* _Activity_
Should any entry hold a picture, omit that picture and copy the rest of the entry exactly.

------------------------------------------------------------

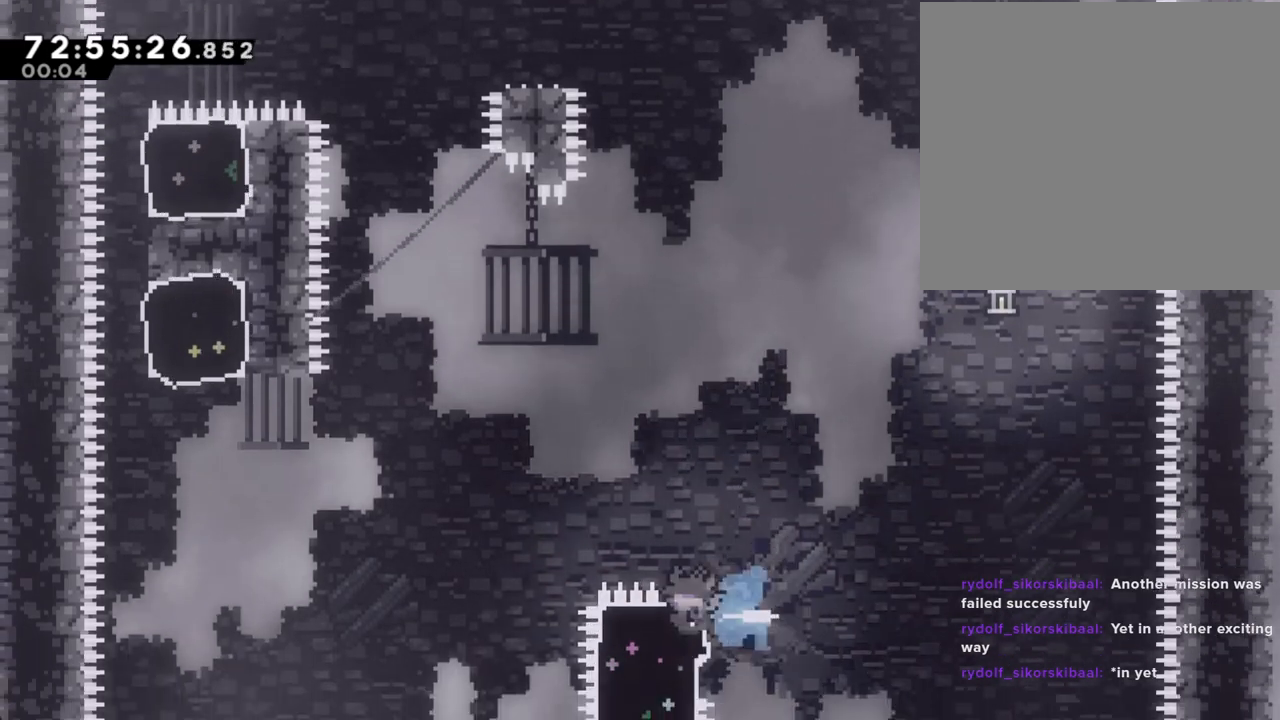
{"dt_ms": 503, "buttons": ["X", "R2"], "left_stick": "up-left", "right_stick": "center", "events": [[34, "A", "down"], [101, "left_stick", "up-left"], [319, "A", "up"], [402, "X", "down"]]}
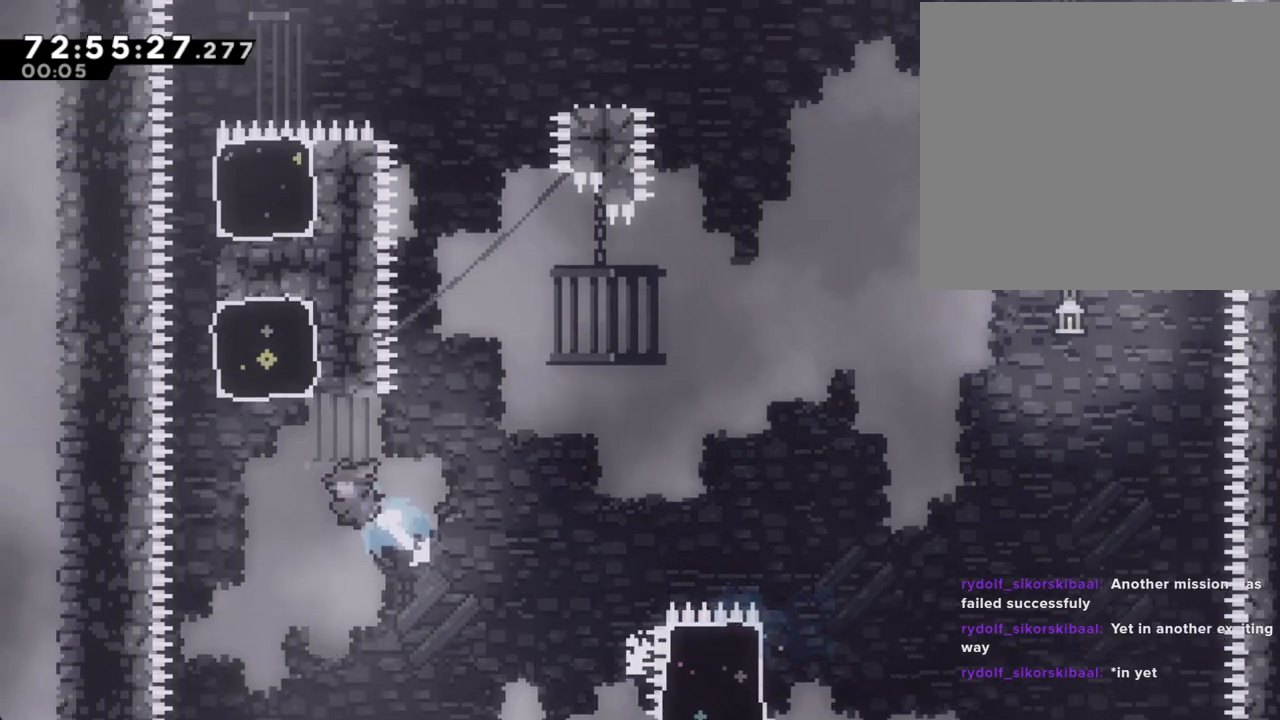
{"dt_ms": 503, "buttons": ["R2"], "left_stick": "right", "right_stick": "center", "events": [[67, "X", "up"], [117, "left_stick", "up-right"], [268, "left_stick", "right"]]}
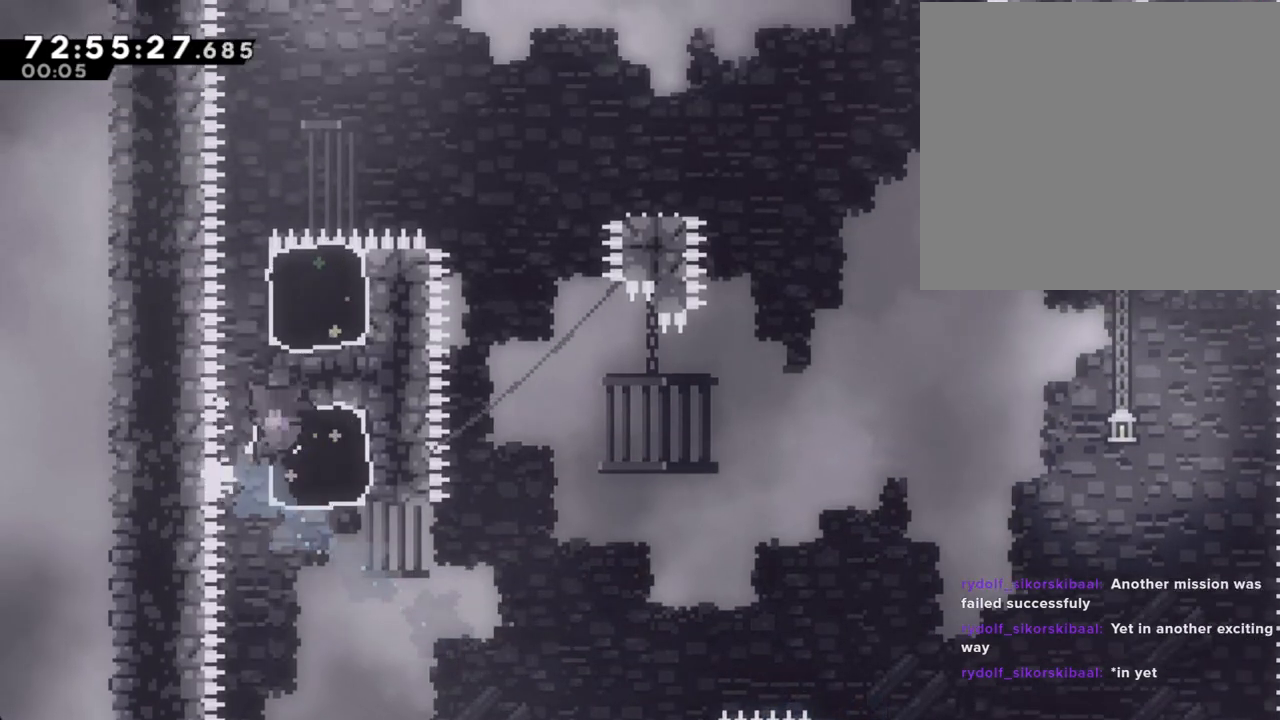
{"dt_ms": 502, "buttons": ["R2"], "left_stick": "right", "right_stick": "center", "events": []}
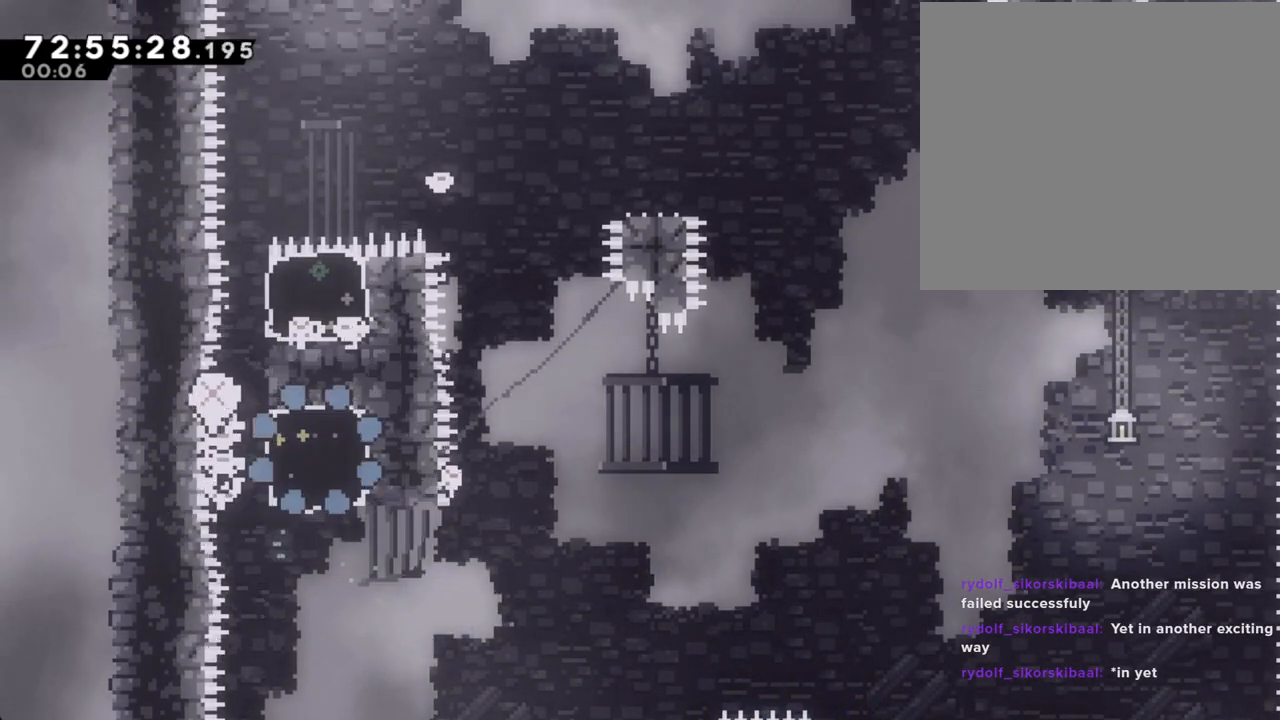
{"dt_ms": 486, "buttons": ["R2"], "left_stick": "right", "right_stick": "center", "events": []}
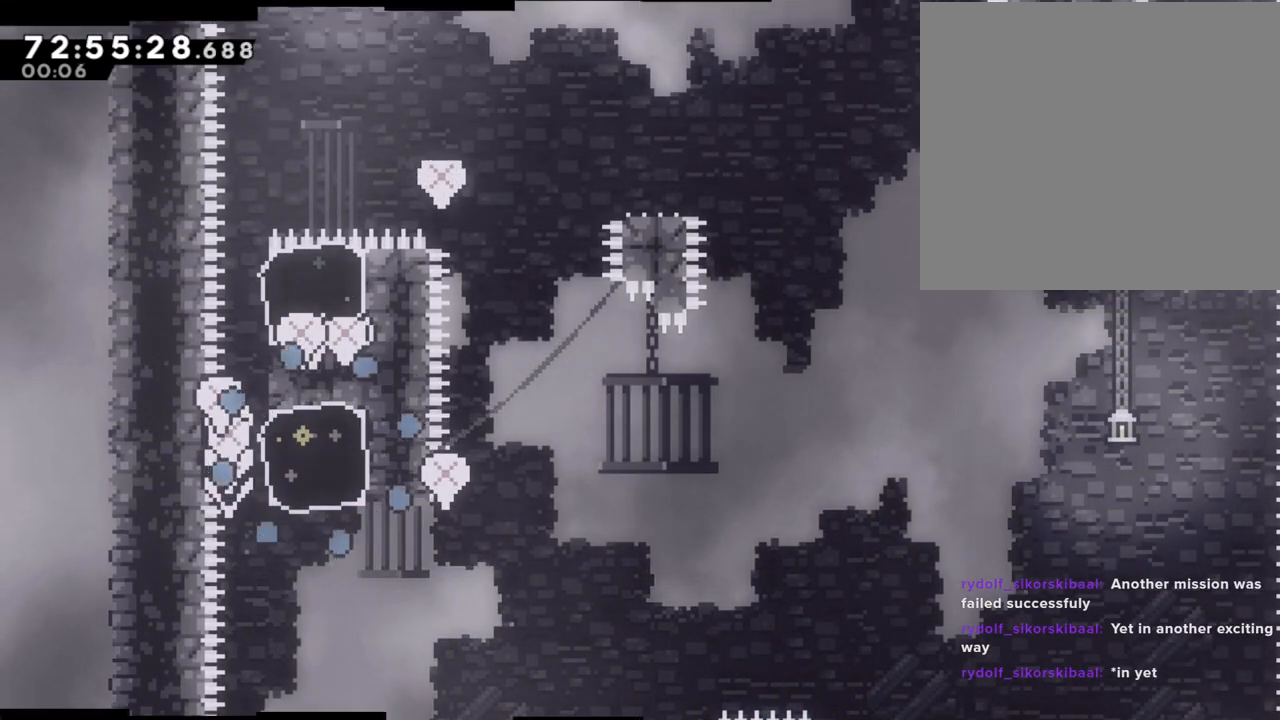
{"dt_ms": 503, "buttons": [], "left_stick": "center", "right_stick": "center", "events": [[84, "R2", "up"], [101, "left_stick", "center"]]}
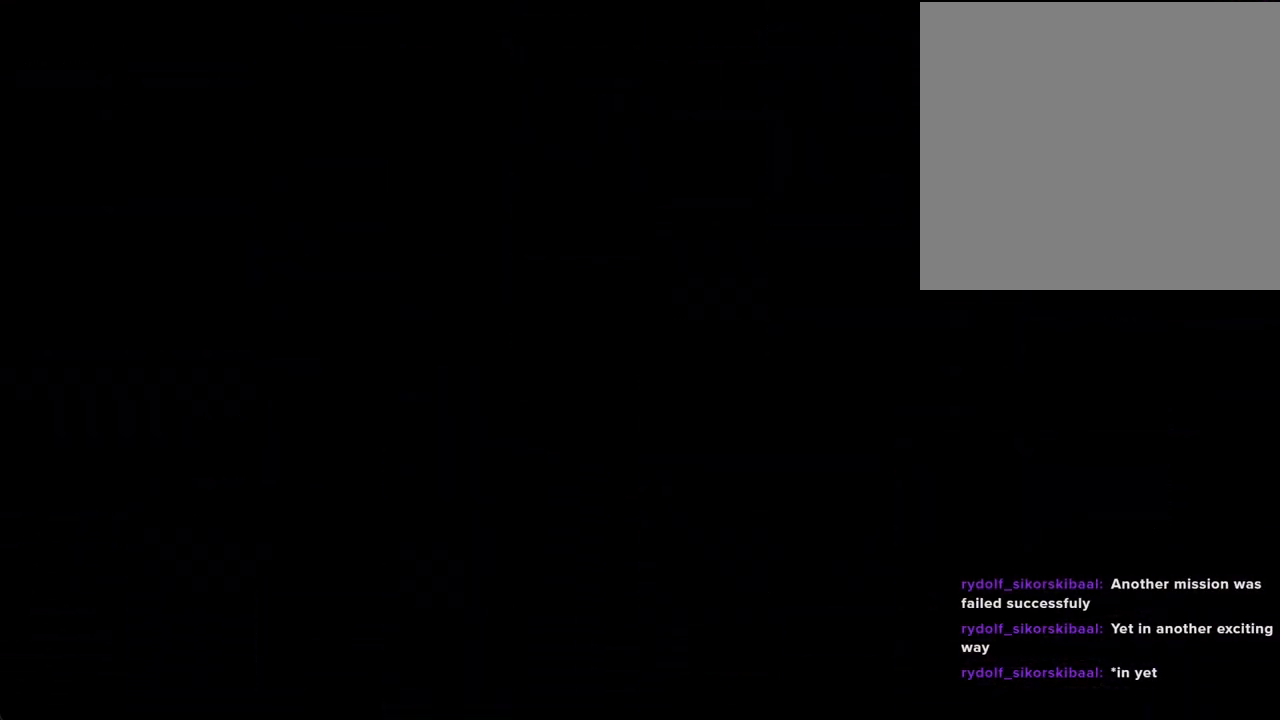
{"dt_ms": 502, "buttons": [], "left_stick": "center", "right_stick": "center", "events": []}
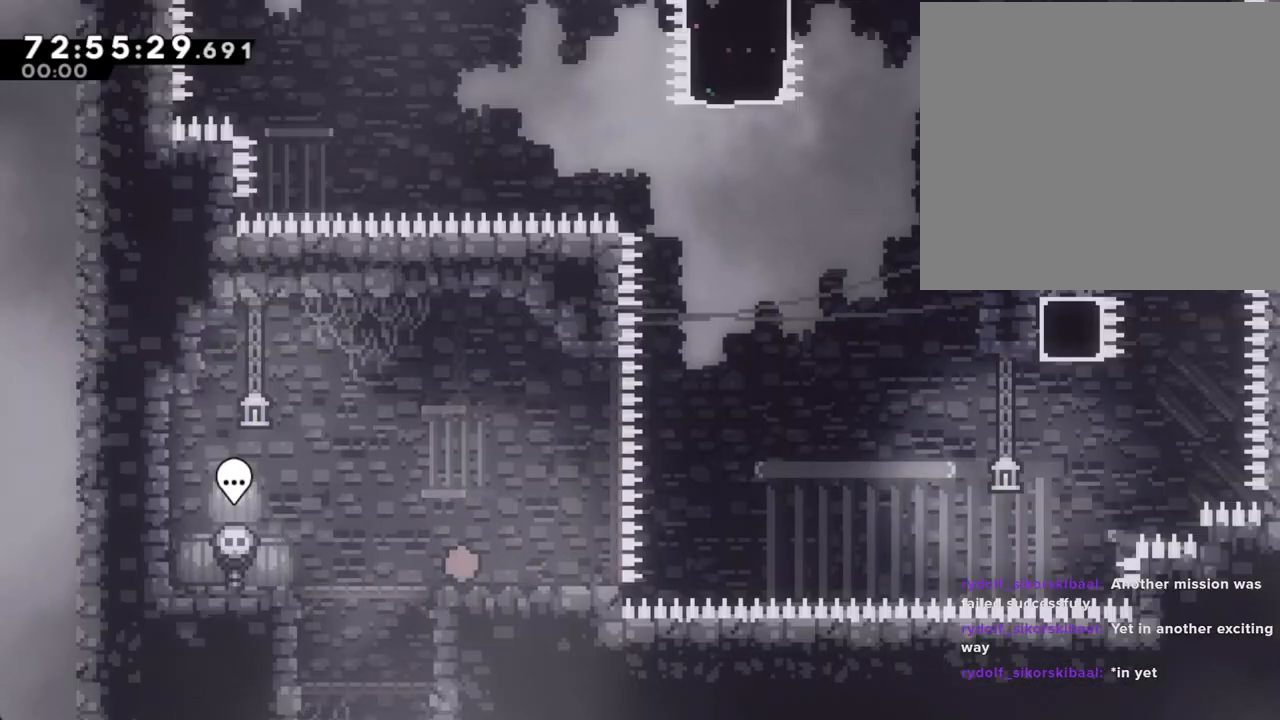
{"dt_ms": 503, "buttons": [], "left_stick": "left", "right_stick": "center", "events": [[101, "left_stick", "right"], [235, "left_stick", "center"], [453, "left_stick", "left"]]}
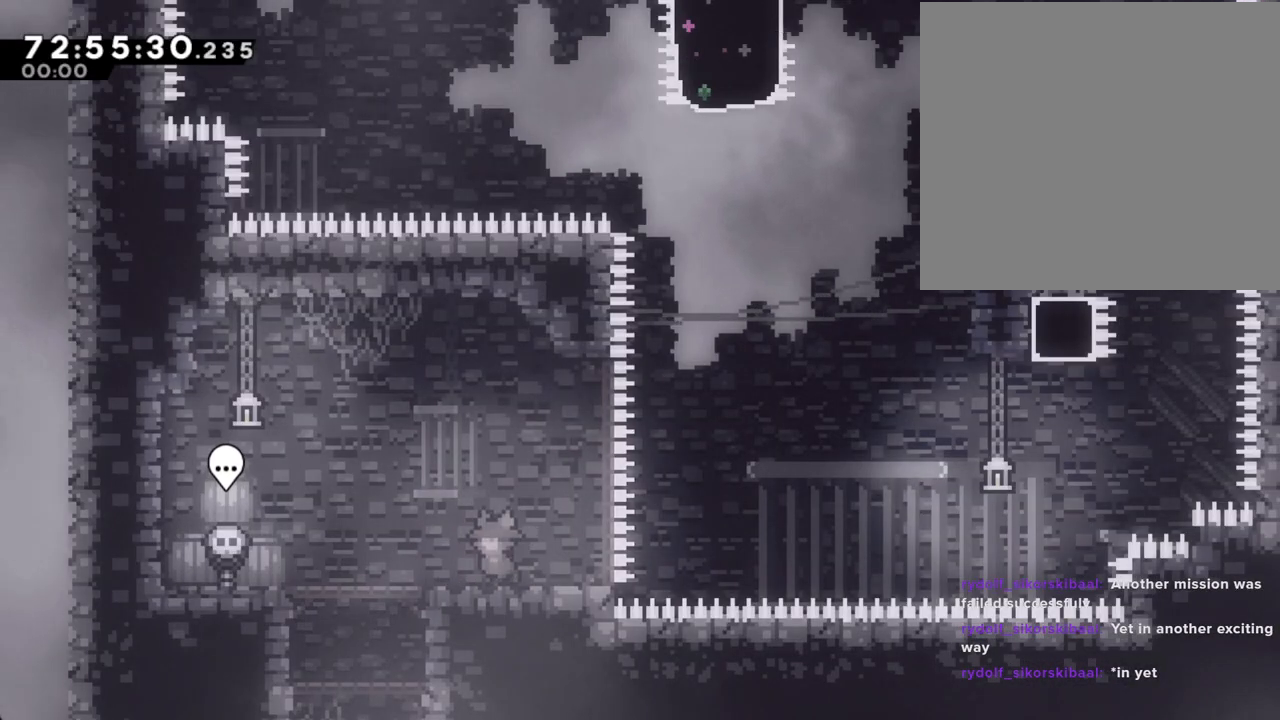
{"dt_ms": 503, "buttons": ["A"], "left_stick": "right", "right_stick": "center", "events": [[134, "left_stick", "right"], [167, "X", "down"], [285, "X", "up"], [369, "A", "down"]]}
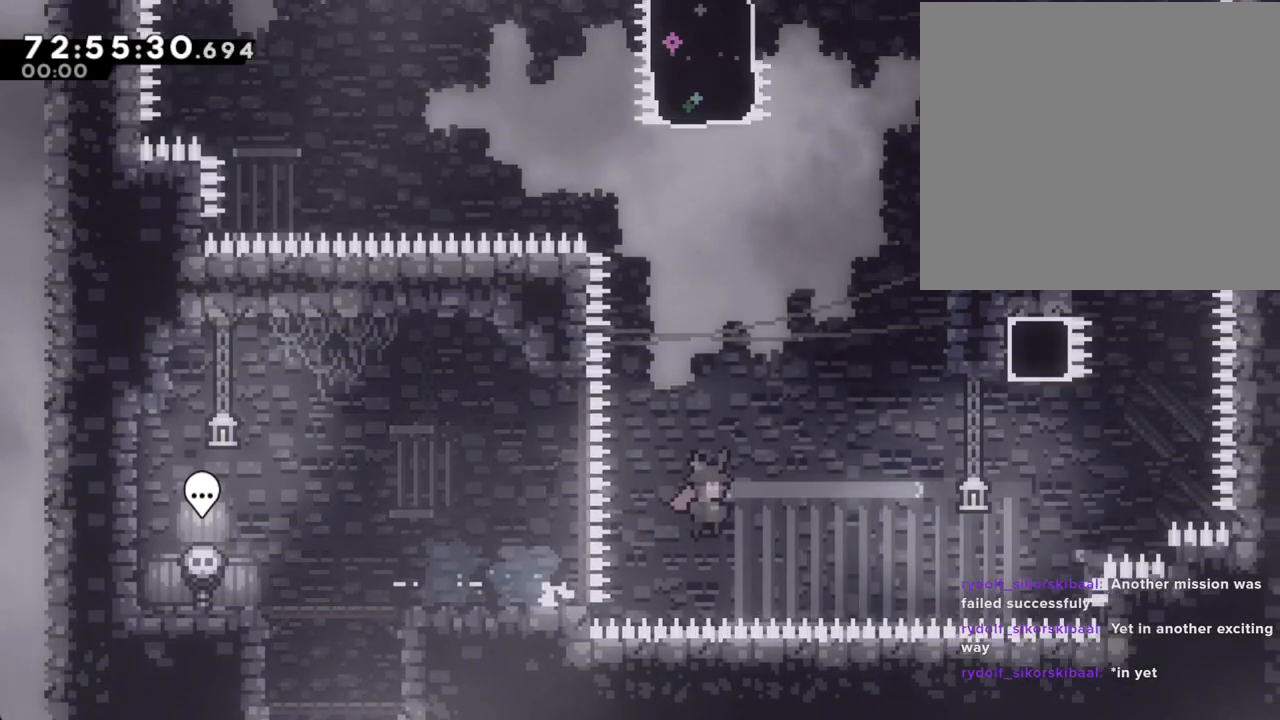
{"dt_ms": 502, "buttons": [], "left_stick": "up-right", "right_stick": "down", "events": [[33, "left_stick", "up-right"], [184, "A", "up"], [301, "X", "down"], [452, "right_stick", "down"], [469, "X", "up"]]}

------------------------------------------------------------

* _Written solution_
{"dt_ms": 503, "buttons": ["X", "R2"], "left_stick": "up-left", "right_stick": "center", "events": [[34, "A", "down"], [101, "left_stick", "up-left"], [319, "A", "up"], [402, "X", "down"]]}
{"dt_ms": 503, "buttons": ["R2"], "left_stick": "right", "right_stick": "center", "events": [[67, "X", "up"], [117, "left_stick", "up-right"], [268, "left_stick", "right"]]}
{"dt_ms": 502, "buttons": ["R2"], "left_stick": "right", "right_stick": "center", "events": []}
{"dt_ms": 486, "buttons": ["R2"], "left_stick": "right", "right_stick": "center", "events": []}
{"dt_ms": 503, "buttons": [], "left_stick": "center", "right_stick": "center", "events": [[84, "R2", "up"], [101, "left_stick", "center"]]}
{"dt_ms": 502, "buttons": [], "left_stick": "center", "right_stick": "center", "events": []}
{"dt_ms": 503, "buttons": [], "left_stick": "left", "right_stick": "center", "events": [[101, "left_stick", "right"], [235, "left_stick", "center"], [453, "left_stick", "left"]]}
{"dt_ms": 503, "buttons": ["A"], "left_stick": "right", "right_stick": "center", "events": [[134, "left_stick", "right"], [167, "X", "down"], [285, "X", "up"], [369, "A", "down"]]}
{"dt_ms": 502, "buttons": [], "left_stick": "up-right", "right_stick": "down", "events": [[33, "left_stick", "up-right"], [184, "A", "up"], [301, "X", "down"], [452, "right_stick", "down"], [469, "X", "up"]]}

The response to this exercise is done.